━━━ Bagian Tulisan ━━━

“Apa kabar pula, ummi dan keluarga? Kalau saya dan keluarga di tanah air saat ini sehat, Alhamdulillah. Kakak saya pun mulai membuka kembali usaha kecil kerajinan tangan, lumayan buat beli beras sehari-hari bagi keluarga mereka, tetap dido’ain yah, mi..”, salah satu kutipan email dari saudariku ketika kami saling bertanya kabar, bunda Rina, di kota yang terendam lumpur.
Berita solusi si lautan lumpur itu malah tenggelam digerus pemberitaan lain dunia politik di negeri kaya tersebut. Beberapa tahun lalu tatkala awal kejadian tenggelamnya perkampungan sang kakak, bunda Rina telah berbagi cerita bahwa sejak saat itu kakaknya mengalami sedikit rasa stress, ketika harus mengungsi ke rumah bunda Rina, keluarga kehilangan rumah, pabrik kecil hasil jerih payahnya, serta merasa kehilangan ‘masa depan’ karena tiga anak mereka harus ‘cuti sekolah’. Masih untung sang kakak memiliki adik dan saudara lain yang mendukungnya untuk tetap bersandar pada rahmat Allah ta’ala, membantu untuk bisa bangkit meski terseok-seok dengan kesusahan di sana-sini.

━━━ Data untuk Diolah ━━━

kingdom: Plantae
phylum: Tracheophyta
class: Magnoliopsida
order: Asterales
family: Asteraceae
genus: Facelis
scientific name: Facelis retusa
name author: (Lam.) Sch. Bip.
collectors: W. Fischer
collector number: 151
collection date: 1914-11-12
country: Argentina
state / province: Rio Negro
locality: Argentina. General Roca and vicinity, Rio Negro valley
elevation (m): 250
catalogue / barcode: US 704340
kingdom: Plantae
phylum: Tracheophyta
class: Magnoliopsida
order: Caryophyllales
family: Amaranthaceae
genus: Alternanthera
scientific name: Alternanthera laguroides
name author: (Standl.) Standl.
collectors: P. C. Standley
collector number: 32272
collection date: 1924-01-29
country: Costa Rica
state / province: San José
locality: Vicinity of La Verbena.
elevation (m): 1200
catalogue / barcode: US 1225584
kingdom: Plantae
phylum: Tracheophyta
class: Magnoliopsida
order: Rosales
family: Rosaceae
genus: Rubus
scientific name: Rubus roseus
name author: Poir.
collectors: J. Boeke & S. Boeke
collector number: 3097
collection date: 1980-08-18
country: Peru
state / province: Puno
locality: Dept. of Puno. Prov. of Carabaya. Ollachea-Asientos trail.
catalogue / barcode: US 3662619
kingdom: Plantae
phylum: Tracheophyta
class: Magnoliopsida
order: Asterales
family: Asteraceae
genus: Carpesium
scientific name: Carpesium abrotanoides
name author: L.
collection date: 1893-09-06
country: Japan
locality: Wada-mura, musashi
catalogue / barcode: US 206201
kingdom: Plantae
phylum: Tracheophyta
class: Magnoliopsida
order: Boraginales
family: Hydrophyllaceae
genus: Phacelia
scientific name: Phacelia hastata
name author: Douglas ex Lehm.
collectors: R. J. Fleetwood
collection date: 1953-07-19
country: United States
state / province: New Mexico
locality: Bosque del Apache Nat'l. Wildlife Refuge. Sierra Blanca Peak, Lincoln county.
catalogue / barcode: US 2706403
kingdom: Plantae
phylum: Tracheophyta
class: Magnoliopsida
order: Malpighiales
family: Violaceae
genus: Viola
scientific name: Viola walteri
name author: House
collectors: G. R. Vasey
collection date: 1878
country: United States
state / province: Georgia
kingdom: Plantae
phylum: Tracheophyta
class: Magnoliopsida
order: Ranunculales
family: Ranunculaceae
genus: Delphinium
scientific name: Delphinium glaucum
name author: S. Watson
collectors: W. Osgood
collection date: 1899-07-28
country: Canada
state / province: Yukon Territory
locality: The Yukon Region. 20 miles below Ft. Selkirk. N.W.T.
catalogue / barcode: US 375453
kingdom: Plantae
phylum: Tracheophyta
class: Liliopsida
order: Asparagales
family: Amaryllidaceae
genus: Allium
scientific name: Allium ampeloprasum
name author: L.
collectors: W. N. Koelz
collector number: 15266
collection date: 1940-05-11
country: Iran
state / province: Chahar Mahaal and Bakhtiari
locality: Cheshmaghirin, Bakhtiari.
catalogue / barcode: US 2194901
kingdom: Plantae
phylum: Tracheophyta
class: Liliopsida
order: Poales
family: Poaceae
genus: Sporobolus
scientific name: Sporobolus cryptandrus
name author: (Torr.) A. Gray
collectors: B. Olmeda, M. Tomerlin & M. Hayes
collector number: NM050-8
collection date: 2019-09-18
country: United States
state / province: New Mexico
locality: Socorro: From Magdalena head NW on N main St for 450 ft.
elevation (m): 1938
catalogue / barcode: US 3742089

━━━

Soal untuk Dikerjakan:
A – Jawab pertanyaan berikut berdasarkan tulisan tentang kota yang terendam lumpur:
(i) Usaha apa yang mulai dibuka kembali oleh kakak bunda Rina?
(ii) Ke rumah siapa keluarga sang kakak mengungsi?
(iii) Berapa anak sang kakak yang harus "cuti sekolah"?
B – Hitung jumlah baris dalam catatan yang memuat kata "order". Tuliskan angkanya saja.
Tulisan dan catatan di atas adalah dua bahan terpisah yang tidak saling berkaitan.

Jawaban Tiap Soal:
A –
(i) Usaha kecil kerajinan tangan.
(ii) Ke rumah bunda Rina.
(iii) Tiga anak.

B – 9